COVID-19 disrupted life and left many of us aching to get back out hiking and enjoying nature. And while the virus isn’t going anywhere soon, quarantine restrictions are slowly easing up in many parts of the country. As this happens, getting back to your regularly scheduled hiking plans will likely be a part of the process. Need ideas on how to navigate this new post-quarantine landscape? Never fear, we’ve got you covered.
1. Hike Less Popular Trails
Social distancing is an important aspect of maintaining the slow spread of COVID-19. Opting to hike less popular trails will not only let you lace those hiking boots up but will enable you to explore new areas, while also keeping yourself and others a little safer. Use the Family Trail Guide to find new-to-you trails.
2. Go Out When the Weather isn’t “Ideal”
Every hiker knows that trails are the busiest on the gorgeous 70-degree, partial sunny days. As the saying goes, knowledge is power. If this is the most popular time for nature exploration, then choosing to hike in less than ideal weather can offer you the ability to easily maintain your six-foot bubble, while also hiking your favorite trail. Review these tips for hiking in the rain with kids.
3. Explore Large Open Areas
Looking for another way to maintain your six-foot bubble around other outdoor enthusiasts? Exploring large open areas with multiple trail options, as opposed to selecting a place with a single trail, enables social distancing measures. Some areas to consider are wildlife preserves, state game areas, and Bureau of Land Management land.
4. Use Activities as Motivation to Get Outside
Sometimes the idea of getting outside can be overwhelming and sometimes one or more family members need a little motivation. Outdoor activities, like scavenger hunts, geocaching, or themed hikes, can be all the inspiration one needs to get outside and explore. This L.L. Bean scavenger hunt is the perfect motivator for our little hikers.

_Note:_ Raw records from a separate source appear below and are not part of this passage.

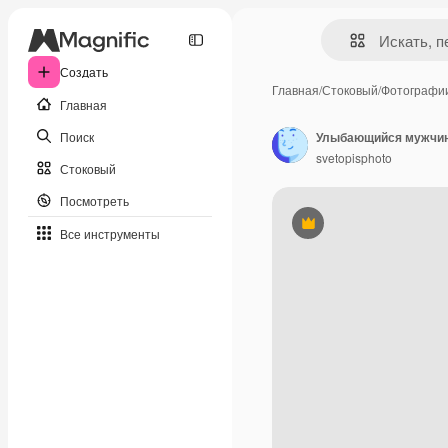
Создать
Главная
/
Стоковый
/
Фотографи
Главная
Поиск
svetopisphoto
Стоковый
Посмотреть
Премиум
Все инструменты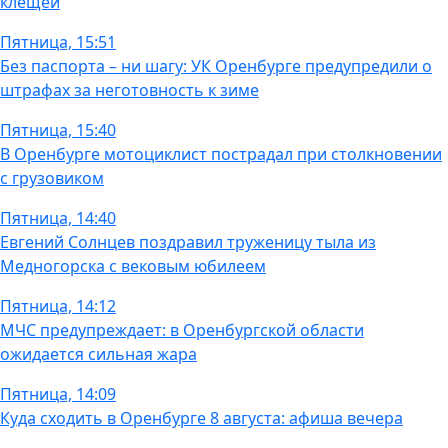
клещей
Пятница, 15:51
Без паспорта – ни шагу: УК Оренбурге предупредили о
штрафах за неготовность к зиме
Пятница, 15:40
В Оренбурге мотоциклист пострадал при столкновении
с грузовиком
Пятница, 14:40
Евгений Солнцев поздравил труженицу тыла из
Медногорска с вековым юбилеем
Пятница, 14:12
МЧС предупреждает: в Оренбургской области
ожидается сильная жара
Пятница, 14:09
Куда сходить в Оренбурге 8 августа: афиша вечера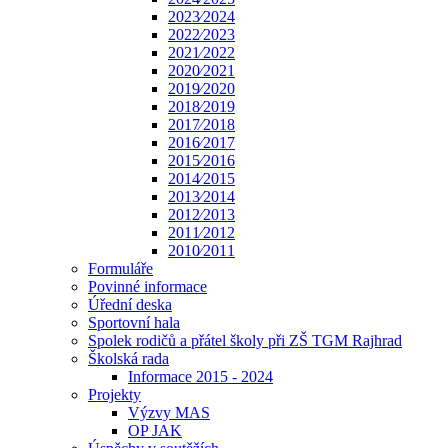
2023⁄2024
2022⁄2023
2021⁄2022
2020⁄2021
2019⁄2020
2018⁄2019
2017⁄2018
2016⁄2017
2015⁄2016
2014⁄2015
2013⁄2014
2012⁄2013
2011⁄2012
2010⁄2011
Formuláře
Povinné informace
Úřední deska
Sportovní hala
Spolek rodičů a přátel školy při ZŠ TGM Rajhrad
Školská rada
Informace 2015 - 2024
Projekty
Výzvy MAS
OP JAK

5. Adopt New Hiking Etiquette
It is often easy to maintain social distancing guidelines while on the trail, but not always. Consider carrying a mask with you and wear it when you are near others. Pro-tip, a bandana or neck gaiter can be used as a mask, offers some UV protection, and, when wet, are great for cooling down. Another post-COVID-19 hiking etiquette you may consider is to avoid using the parking lot or trailhead as a place to prepare for your hike (such as eating a snack or double-checking your backpack). Instead, opt to do these things before you arrive to limit your time in the more crowded areas.
It’s been difficult and strange adjusting to this COVID-19 world. Getting outside and absorbing all that nature has to offer is fantastic for our mental health, but it is important to try and adjust our hiking expectations while we find our new post-pandemic normal.